── Study material ──
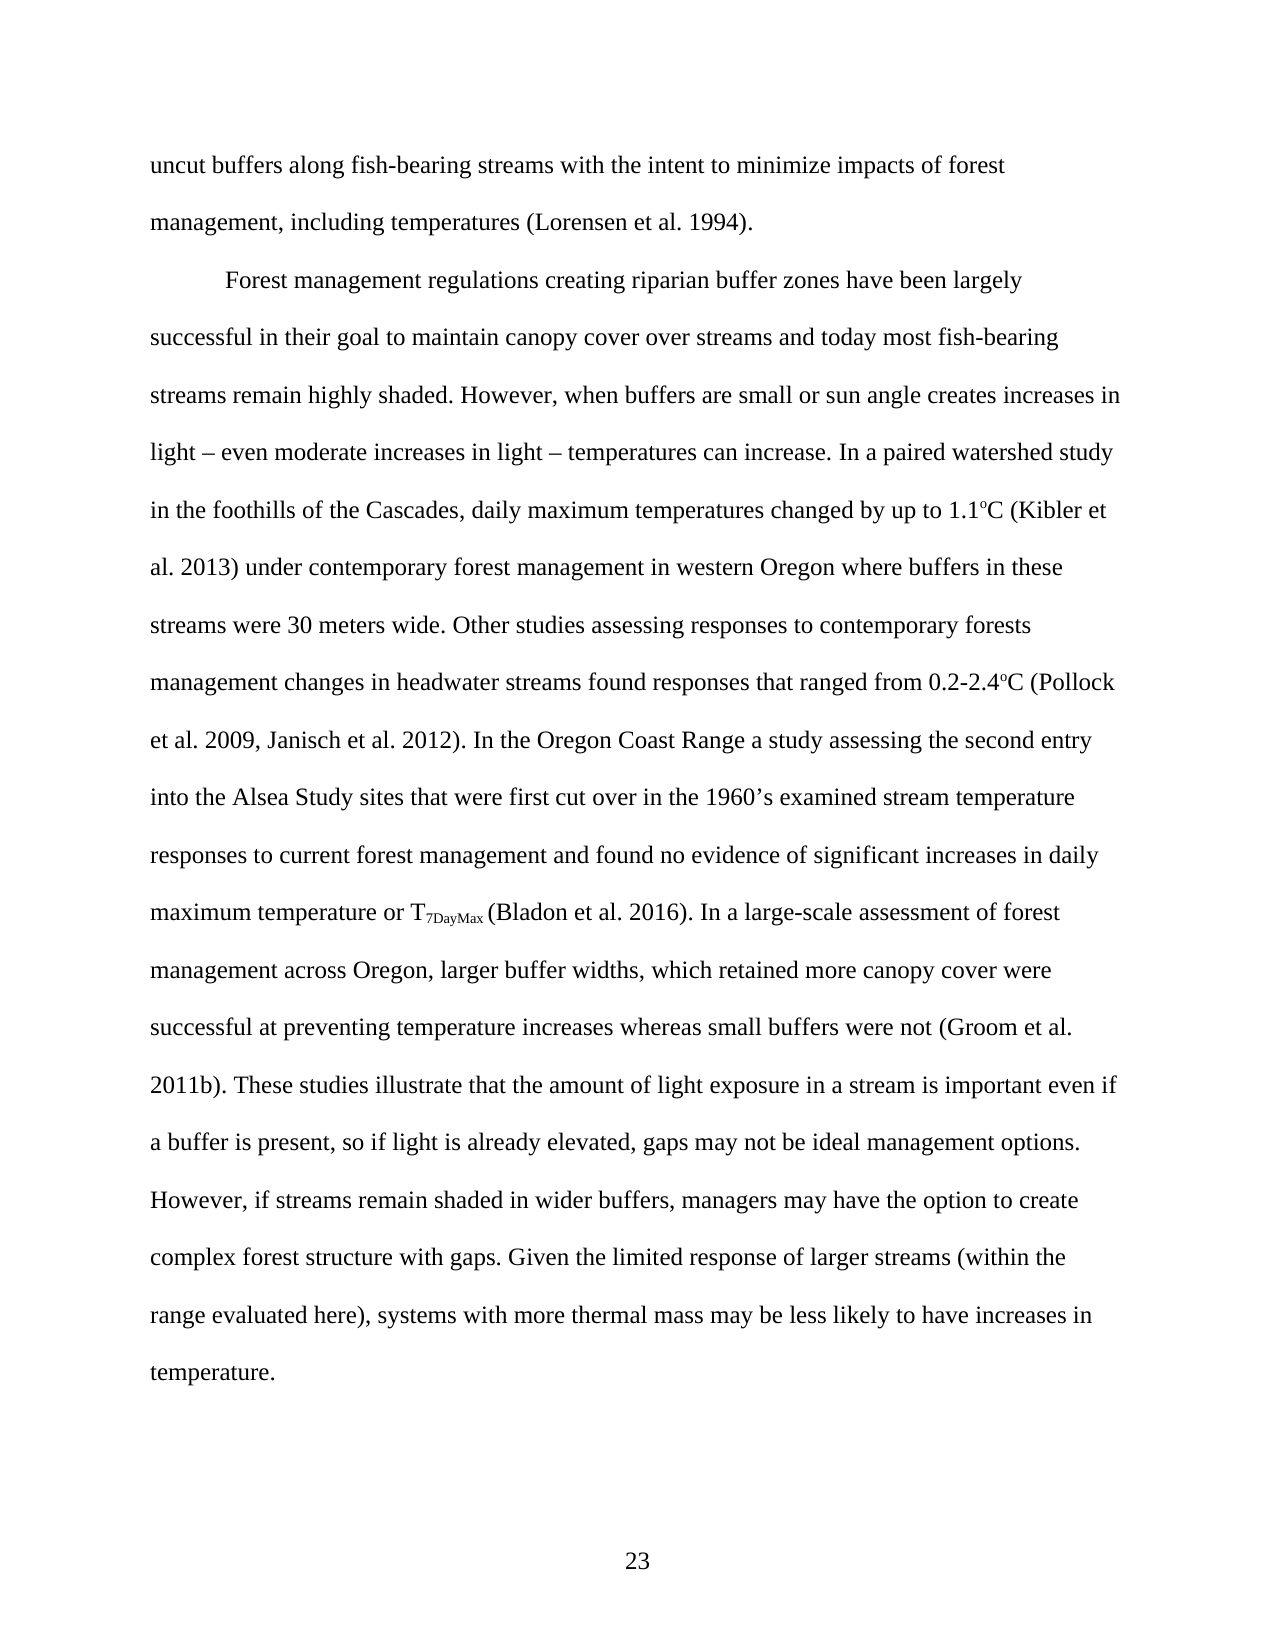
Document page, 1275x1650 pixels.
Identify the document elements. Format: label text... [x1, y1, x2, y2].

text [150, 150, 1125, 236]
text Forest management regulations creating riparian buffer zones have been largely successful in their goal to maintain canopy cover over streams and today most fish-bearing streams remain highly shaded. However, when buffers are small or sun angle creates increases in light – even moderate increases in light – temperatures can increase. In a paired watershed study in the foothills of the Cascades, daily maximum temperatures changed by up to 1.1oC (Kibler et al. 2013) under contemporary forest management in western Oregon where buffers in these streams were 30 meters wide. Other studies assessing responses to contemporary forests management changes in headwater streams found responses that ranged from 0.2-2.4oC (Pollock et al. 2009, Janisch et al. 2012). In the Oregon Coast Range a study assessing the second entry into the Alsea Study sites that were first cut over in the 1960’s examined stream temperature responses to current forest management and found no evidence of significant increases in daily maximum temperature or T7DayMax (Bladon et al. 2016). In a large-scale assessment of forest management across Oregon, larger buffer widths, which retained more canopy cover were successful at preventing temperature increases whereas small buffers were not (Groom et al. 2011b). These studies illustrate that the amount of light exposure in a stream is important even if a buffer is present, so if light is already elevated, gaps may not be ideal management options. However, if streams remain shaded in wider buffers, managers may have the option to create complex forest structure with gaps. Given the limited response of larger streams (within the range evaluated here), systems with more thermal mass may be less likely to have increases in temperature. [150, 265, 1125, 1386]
───
── Study material ──
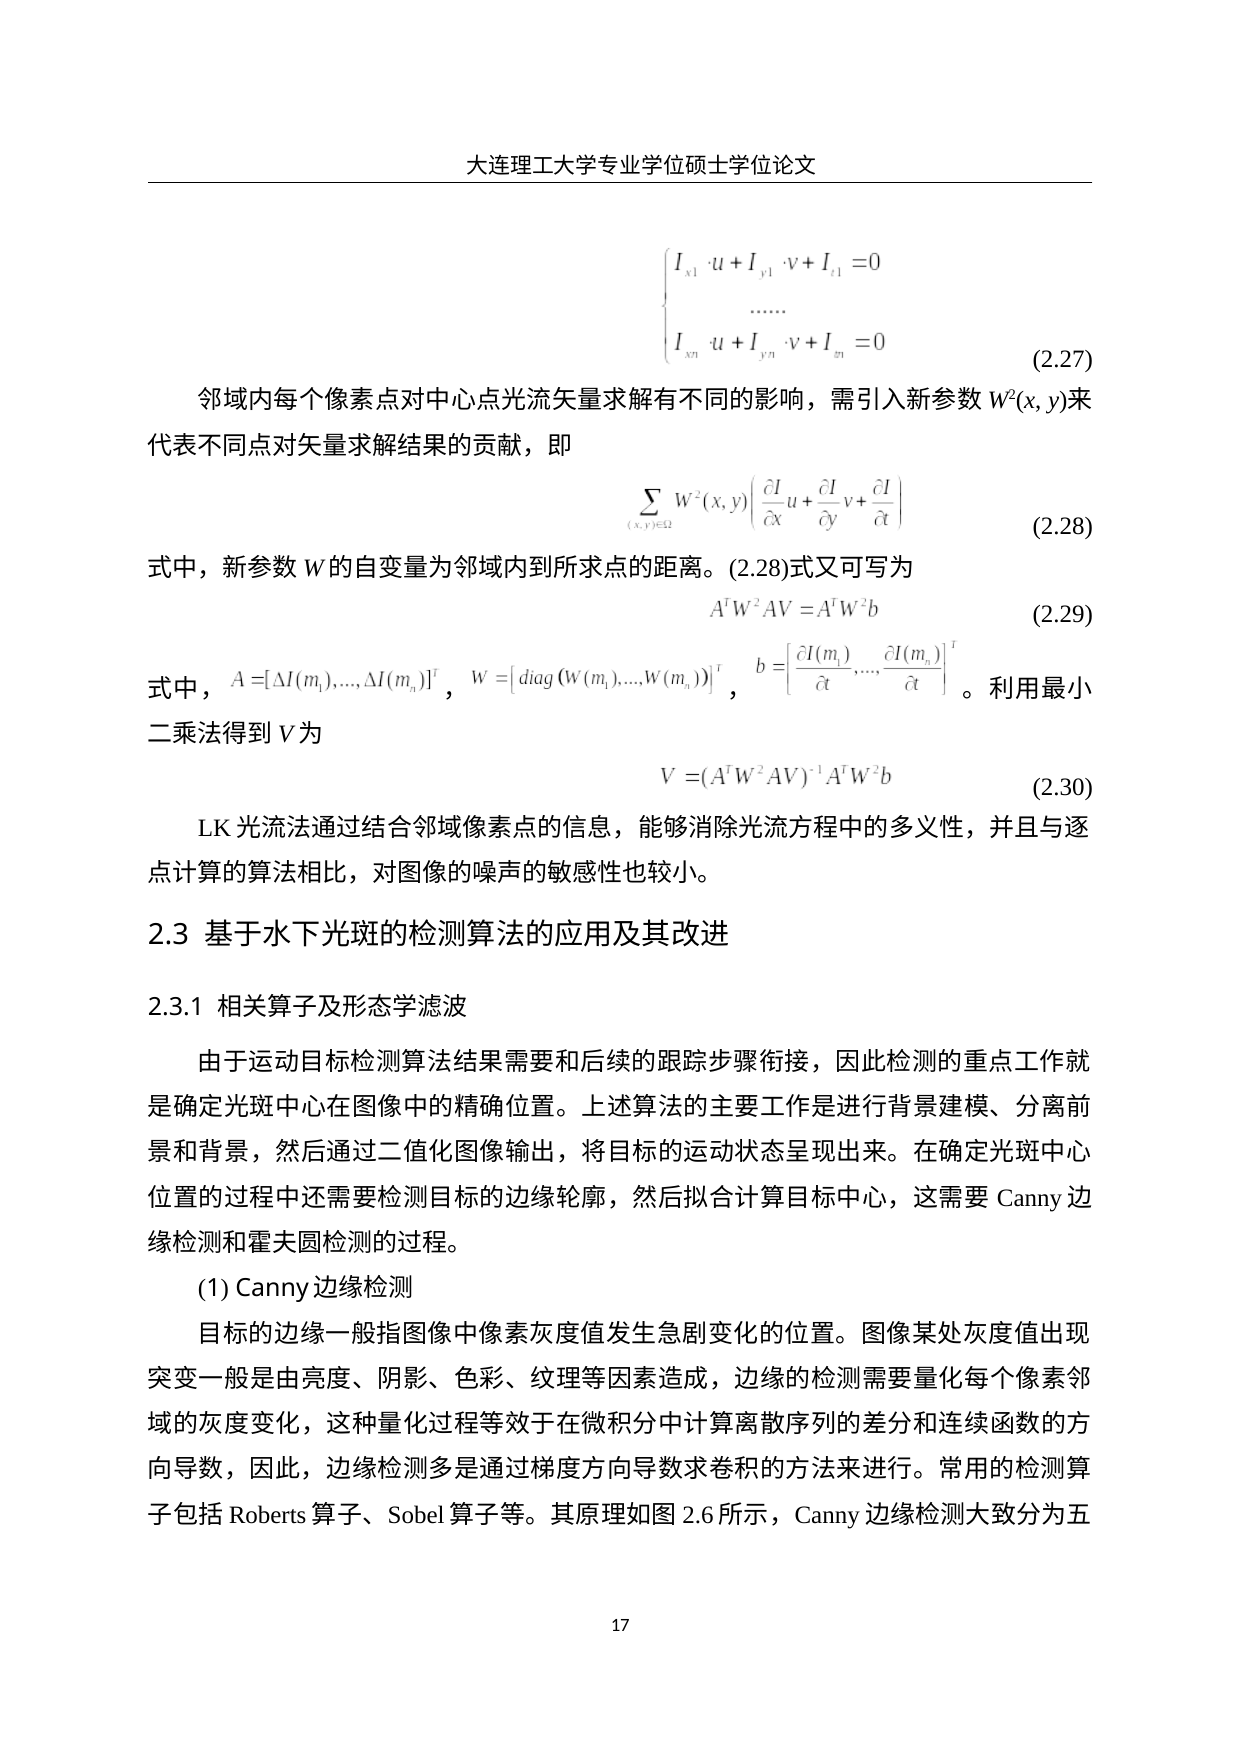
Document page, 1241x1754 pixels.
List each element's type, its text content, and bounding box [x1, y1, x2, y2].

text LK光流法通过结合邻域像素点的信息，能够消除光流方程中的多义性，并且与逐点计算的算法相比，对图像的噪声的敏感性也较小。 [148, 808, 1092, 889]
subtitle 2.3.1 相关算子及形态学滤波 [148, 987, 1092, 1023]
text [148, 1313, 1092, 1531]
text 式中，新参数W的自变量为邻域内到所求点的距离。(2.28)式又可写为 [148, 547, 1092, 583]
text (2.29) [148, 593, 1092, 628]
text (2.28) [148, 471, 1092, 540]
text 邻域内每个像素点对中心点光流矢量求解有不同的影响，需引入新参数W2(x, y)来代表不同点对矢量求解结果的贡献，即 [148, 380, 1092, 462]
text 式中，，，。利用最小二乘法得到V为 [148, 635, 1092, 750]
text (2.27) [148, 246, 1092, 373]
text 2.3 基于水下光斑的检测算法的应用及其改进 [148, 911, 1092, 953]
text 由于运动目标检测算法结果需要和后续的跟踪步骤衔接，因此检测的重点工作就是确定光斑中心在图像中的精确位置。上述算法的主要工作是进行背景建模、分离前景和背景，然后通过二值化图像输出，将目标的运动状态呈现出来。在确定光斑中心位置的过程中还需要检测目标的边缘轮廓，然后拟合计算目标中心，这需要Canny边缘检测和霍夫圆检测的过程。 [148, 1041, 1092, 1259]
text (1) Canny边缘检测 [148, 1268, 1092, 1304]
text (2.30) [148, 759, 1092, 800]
───
── Study material ──
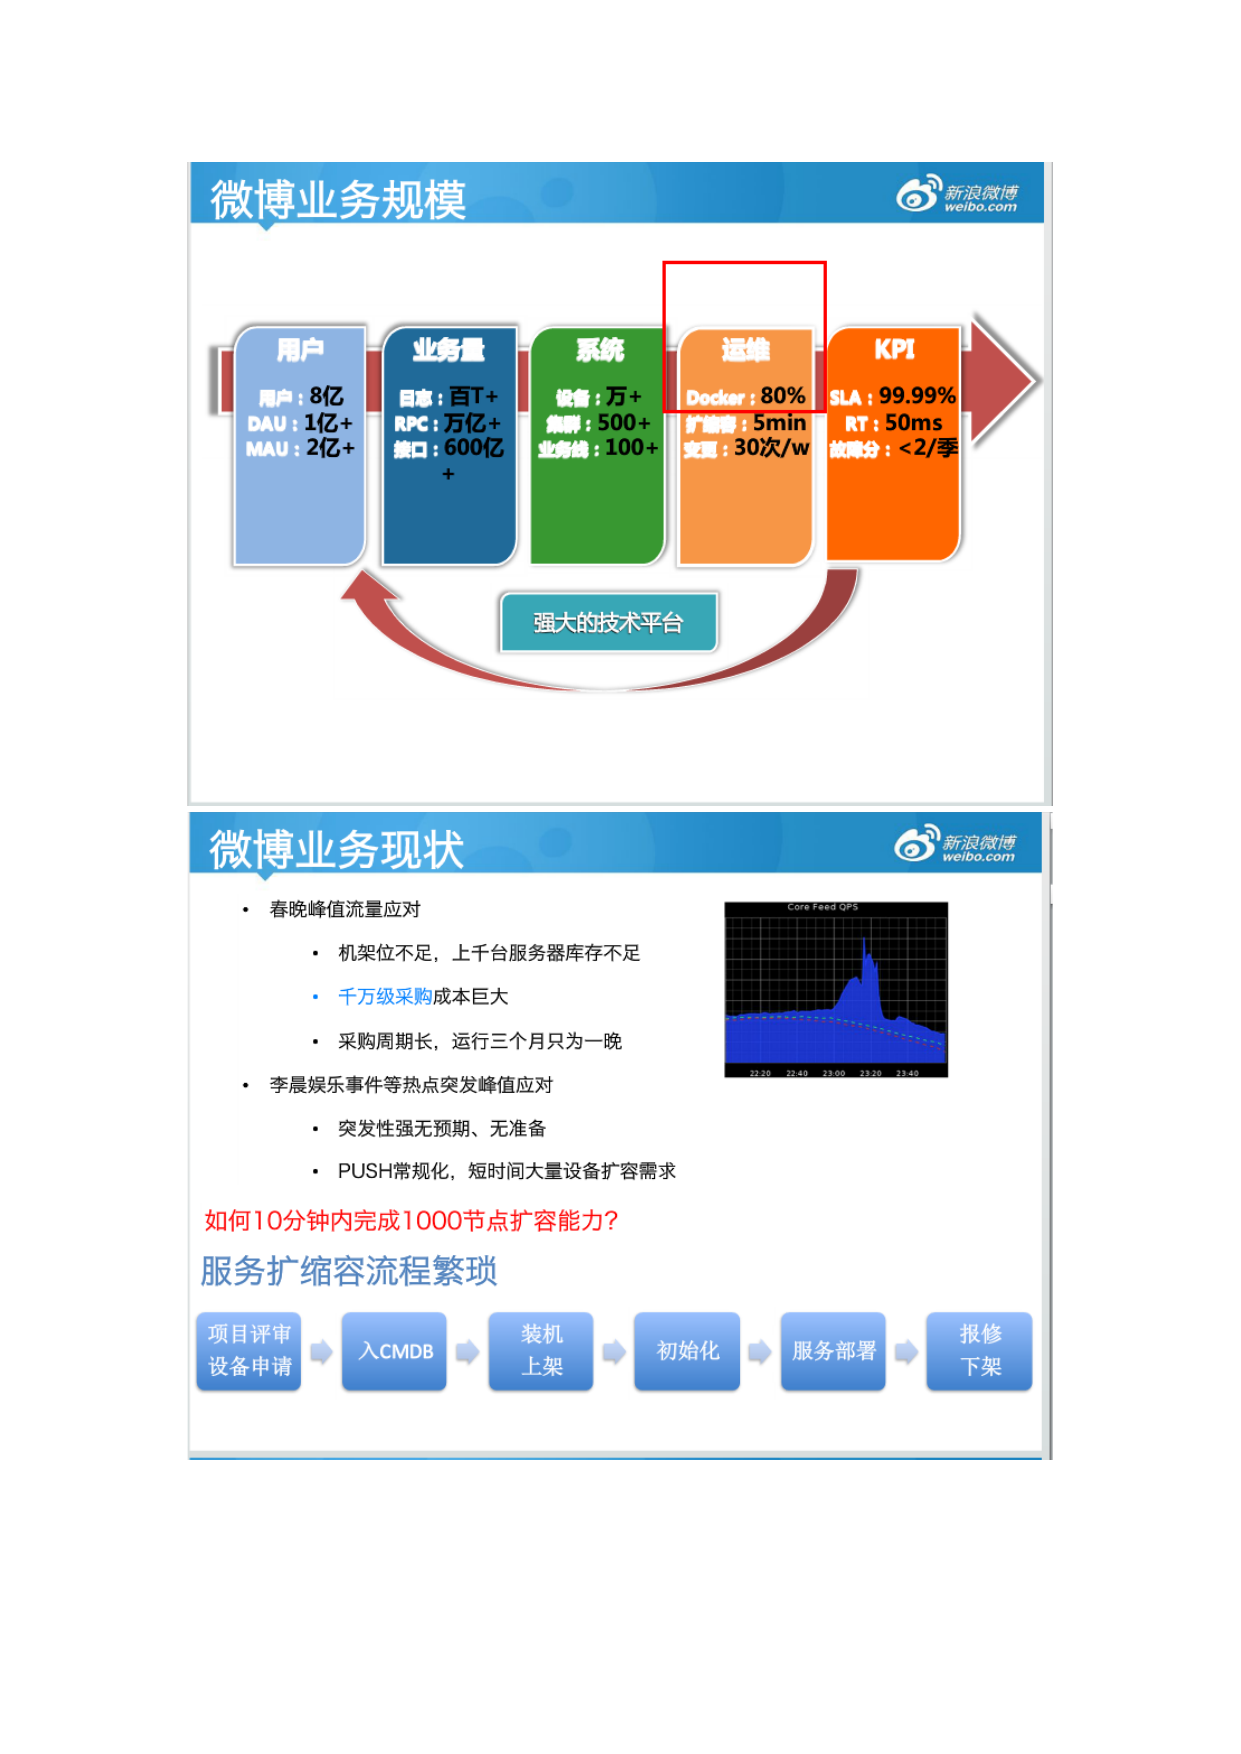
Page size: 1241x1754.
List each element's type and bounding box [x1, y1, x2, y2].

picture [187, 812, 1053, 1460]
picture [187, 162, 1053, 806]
───
_Problem to work on:_ Write down only the number of lines that contain the string "pixels" in the listing.

_Result below:_ 2